Which Australian city has the most electorates?
The governing party has, at every election since Federation, held a majority of seats in which Australian state?
Which state has the worst performing public hospital system in the land?
And now, to continue…
Rudd wants control of the hospitals and, although he’s conveniently forgotten, so too did Tony Abbott at one stage. I’m prepared to accept that were the Commonwealth to take control of the nation’s hospitals, there would be a substantial increase in hospital funding. The question is, “where will it be spent?”
The answer lies in the pop quiz. It will be in the state with the largest city, the most electorates, the one most important to any party’s chances to forming government and, coincidentally, with the greatest need. New South Wales.

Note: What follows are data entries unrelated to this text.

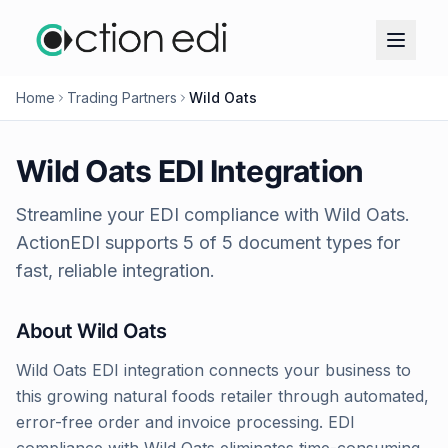
Home
Trading Partners
Wild Oats
Wild Oats
EDI Integration
Streamline your EDI compliance with
Wild Oats
.
ActionEDI supports
5
of
5
document types for
fast, reliable integration.
About
Wild Oats
Wild Oats EDI integration connects your business to
this growing natural foods retailer through automated,
error-free order and invoice processing. EDI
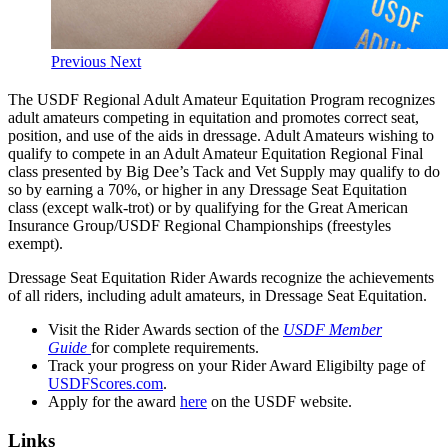
Previous
Next
The USDF Regional Adult Amateur Equitation Program recognizes
adult amateurs competing in equitation and promotes correct seat,
position, and use of the aids in dressage. Adult Amateurs wishing to
qualify to compete in an Adult Amateur Equitation Regional Final
class presented by Big Dee’s Tack and Vet Supply may qualify to do
so by earning a 70%, or higher in any Dressage Seat Equitation
class (except walk-trot) or by qualifying for the Great American
Insurance Group/USDF Regional Championships (freestyles
exempt).
Dressage Seat Equitation Rider Awards recognize the achievements
of all riders, including adult amateurs, in Dressage Seat Equitation.
Visit the Rider Awards section of the
USDF Member
Guide
for complete requirements.
Track your progress on your Rider Award Eligibilty page of
USDFScores.com
.
Apply for the award
here
on the USDF website.
Links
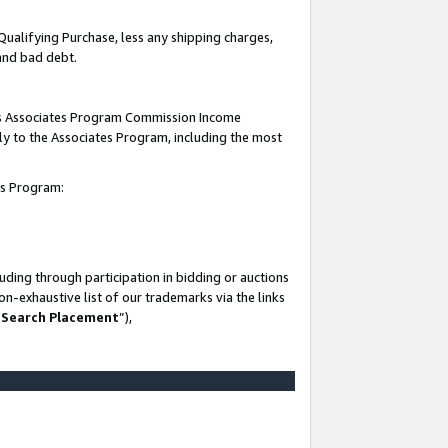
Qualifying Purchase, less any shipping charges,
 and bad debt.
this Associates Program Commission Income
ply to the Associates Program, including the most
es Program:
ding through participation in bidding or auctions
n-exhaustive list of our trademarks via the links
 Search Placement
”),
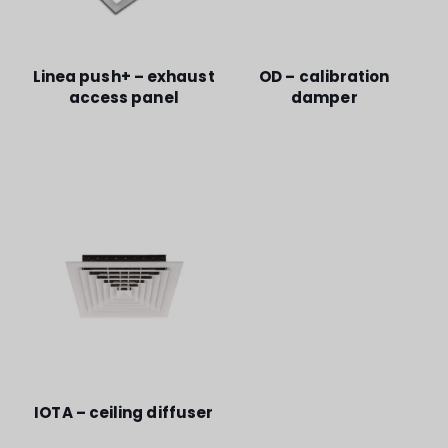
Linea push+ – exhaust
OD – calibration
access panel
damper
IOTA – ceiling diffuser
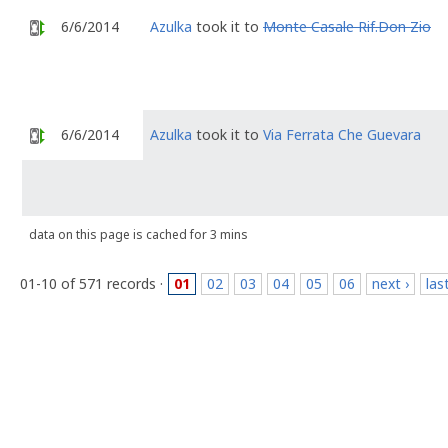
6/6/2014
Azulka
took it to
Monte Casale Rif.Don Zio
6/6/2014
Azulka
took it to
Via Ferrata Che Guevara
data on this page is cached for 3 mins
01-10 of 571 records ·
01
02
03
04
05
06
next ›
las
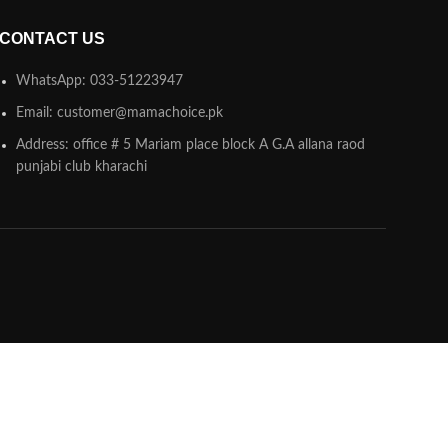
CONTACT US
WhatsApp: 033-51223947
Email: customer@mamachoice.pk
Address: office # 5 Mariam place block A G.A allana raod
punjabi club kharachi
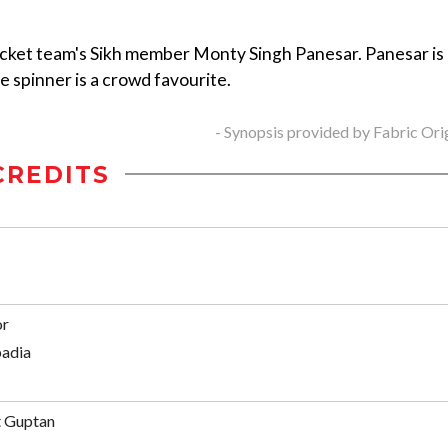
ricket team's Sikh member Monty Singh Panesar. Panesar is
he spinner is a crowd favourite.
- Synopsis provided by Fabric Ori
CREDITS
or
adia
t Guptan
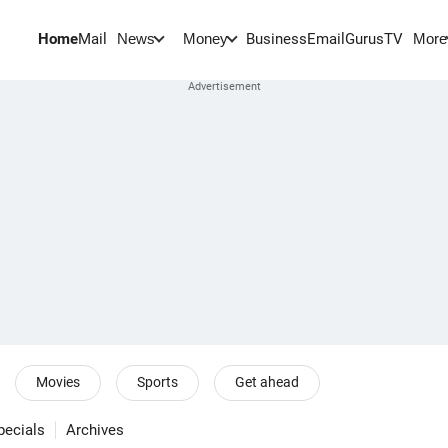
Home
Mail
BusinessEmail
Gurus
TV
News
Money
More
Movies
Sports
Get ahead
pecials
Archives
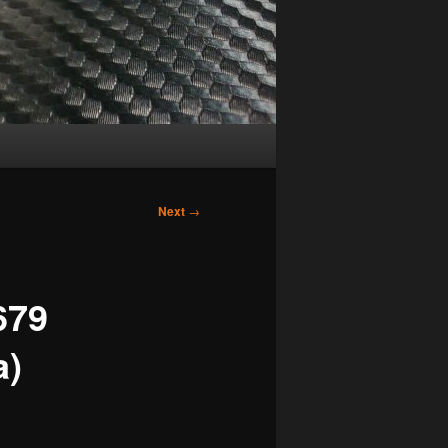
Next
→
679
a)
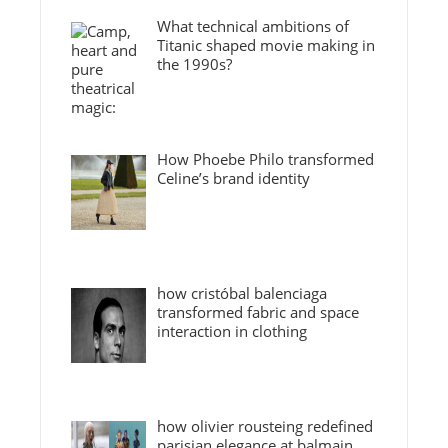
What technical ambitions of
Titanic shaped movie making in
the 1990s?
How Phoebe Philo transformed
Celine’s brand identity
how cristóbal balenciaga
transformed fabric and space
interaction in clothing
how olivier rousteing redefined
parisian elegance at balmain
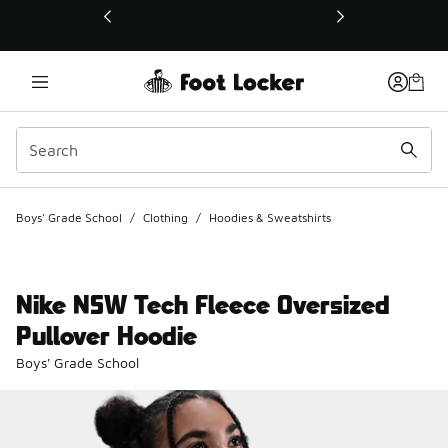
This link will open in a new window
Boys' Grade School
/
Clothing
/
Hoodies & Sweatshirts
Nike NSW Tech Fleece Oversized
Pullover Hoodie
Boys' Grade School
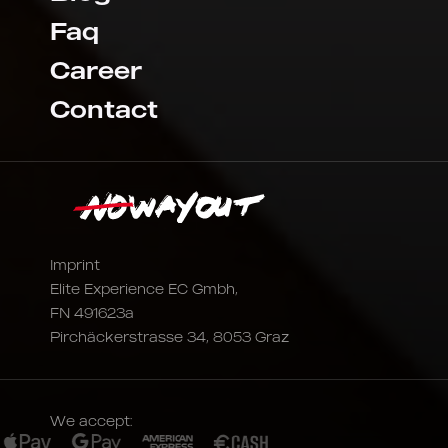
Faq
Career
Contact
Imprint
Elite Experience EC Gmbh,
FN 491623a
Pirchäckerstrasse 34, 8053 Graz
We accept:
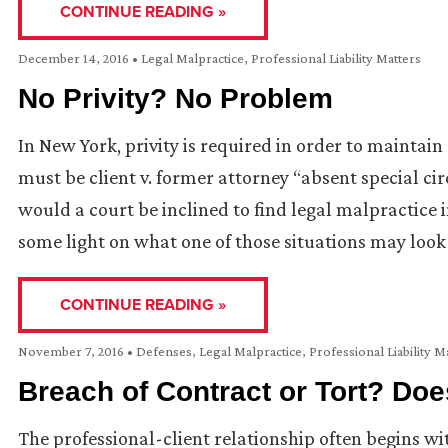
CONTINUE READING »
December 14, 2016
•
Legal Malpractice
,
Professional Liability Matters
No Privity? No Problem
In New York, privity is required in order to maintain
must be client v. former attorney “absent special c
would a court be inclined to find legal malpractice i
some light on what one of those situations may look 
CONTINUE READING »
November 7, 2016
•
Defenses
,
Legal Malpractice
,
Professional Liability M
Breach of Contract or Tort? Does
The professional-client relationship often begins w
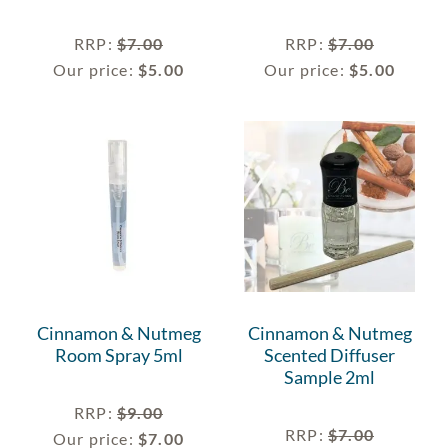
RRP
:
$
7.00
RRP
:
$
7.00
Our price:
$
5.00
Our price:
$
5.00
Cinnamon & Nutmeg
Cinnamon & Nutmeg
Room Spray 5ml
Scented Diffuser
Sample 2ml
RRP
:
$
9.00
RRP
:
$
7.00
Our price:
$
7.00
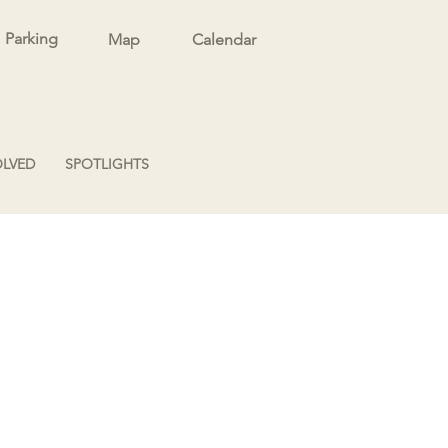
Parking
Map
Calendar
OLVED
SPOTLIGHTS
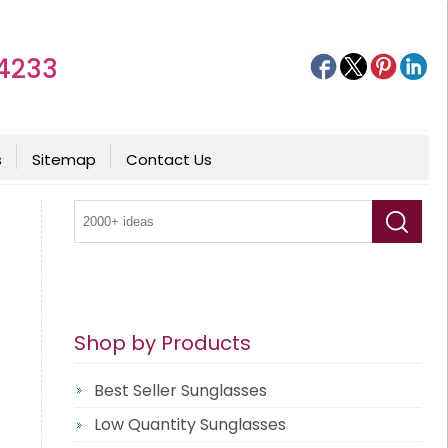
4233
s
Sitemap
Contact Us
Shop by Products
Best Seller Sunglasses
Low Quantity Sunglasses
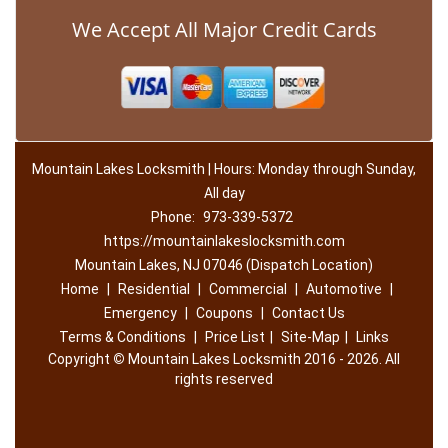
We Accept All Major Credit Cards
Mountain Lakes Locksmith | Hours: Monday through Sunday,
All day
Phone:
973-339-5372
https://mountainlakeslocksmith.com
Mountain Lakes, NJ 07046 (Dispatch Location)
Home
|
Residential
|
Commercial
|
Automotive
|
Emergency
|
Coupons
|
Contact Us
Terms & Conditions
|
Price List
|
Site-Map
|
Links
Copyright
©
Mountain Lakes Locksmith 2016 - 2026. All
rights reserved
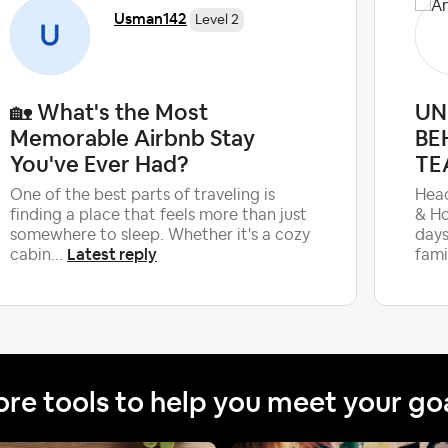
Usman142
Level 2
🏡 What's the Most
UN
Memorable Airbnb Stay
BE
You've Ever Had?
TE
One of the best parts of traveling is
Head
finding a place that feels more than just
& Ho
somewhere to sleep. Whether it's a cozy
days
Latest reply
cabin...
fami
re tools to help you meet your go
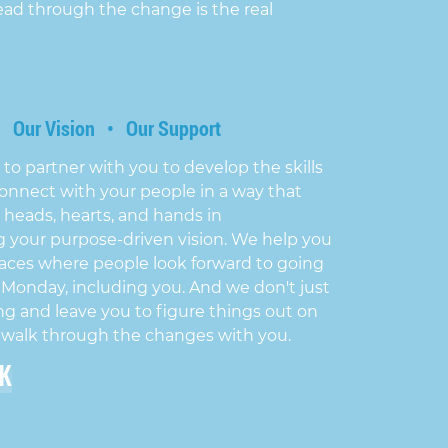
ead through the change is the real
• Our Vision • Our Support
 to partner with you to develop the skills
onnect with your people in a way that
 heads, hearts, and hands in
 your purpose-driven vision. We help you
aces where people look forward to going
 Monday, including you. And we don't just
ng and leave you to figure things out on
 walk through the changes with you.
LK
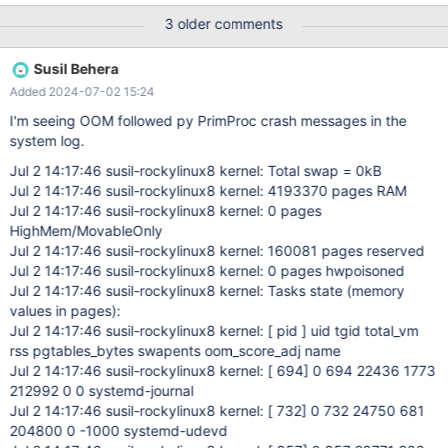
3 older comments
Susil Behera
Added 2024-07-02 15:24
I'm seeing OOM followed py PrimProc crash messages in the
system log.
Jul 2 14:17:46 susil-rockylinux8 kernel: Total swap = 0kB
Jul 2 14:17:46 susil-rockylinux8 kernel: 4193370 pages RAM
Jul 2 14:17:46 susil-rockylinux8 kernel: 0 pages
HighMem/MovableOnly
Jul 2 14:17:46 susil-rockylinux8 kernel: 160081 pages reserved
Jul 2 14:17:46 susil-rockylinux8 kernel: 0 pages hwpoisoned
Jul 2 14:17:46 susil-rockylinux8 kernel: Tasks state (memory
values in pages):
Jul 2 14:17:46 susil-rockylinux8 kernel: [ pid ] uid tgid total_vm
rss pgtables_bytes swapents oom_score_adj name
Jul 2 14:17:46 susil-rockylinux8 kernel: [ 694] 0 694 22436 1773
212992 0 0 systemd-journal
Jul 2 14:17:46 susil-rockylinux8 kernel: [ 732] 0 732 24750 681
204800 0 -1000 systemd-udevd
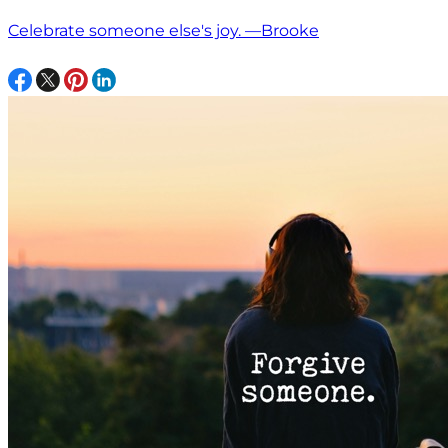
Celebrate someone else's joy. —Brooke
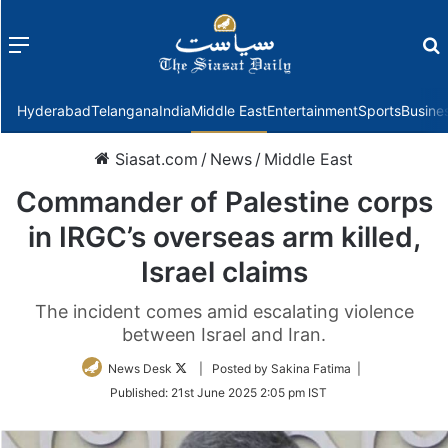
Menu
f
Hyderabad
Telangana
India
Middle East
Entertainment
Sports
Busine
Siasat.com
/
News
/
Middle East
Commander of Palestine corps
in IRGC’s overseas arm killed,
Israel claims
The incident comes amid escalating violence
between Israel and Iran.
Follow
News Desk
| Posted by Sakina Fatima |
on
Published:
21st June 2025 2:05 pm IST
Twitter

The Founding Fathers were very clever in one respect, at least. They emulated the United States’ Senate to ensure that the smaller, less-populated states still had the same voice in our Federation as New South Wales, Victoria and, ever-increasingly, Queensland. They recognised that were the smaller states to be allocated representation based on population-share in both houses of the Parliament, the larger states would receive the lion’s share of the Commonwealth’s attention and, consequently, of the funds at its disposal.
The Senate’s role as a “States’ House” has diminished somewhat since then: not every Senator is a Harradine or a Xenophon, and party discipline more than parochial allegiance governs how our Senators will vote. We cannot count on that safeguard.
We rely on the annual dash-for-cash, when the state Premiers and territorian Chief-Ministers converge, kicking and screaming on Canberra, begging the Treasurer to loosen the purse strings and send a little more dosh their way.
And we know that when they come home, and hand the majority of the money they’ve just received to the Minister for Health, that it will be spent on our hospitals, clinics, dentists, physiotherapists, etc.

But imagine if it were Nicola Roxon (whom I have to admit I love and adore) deciding where that money went. Would it be on one of the four major hospitals in the Adelaide metropolitan area, where there’s a measly two-marginal seats that they have a hope of wrestling from the Libs? Or would it be in Sydney and Melbourne where combined there are more than 10 seats with a less than 5% margin?
South Australia, Western Australia, Tassie and the Territories cannot afford the National Hospital Plan.
For although I love Nicola Roxon, I’m betting that one of her skills as a politician is being good at maths.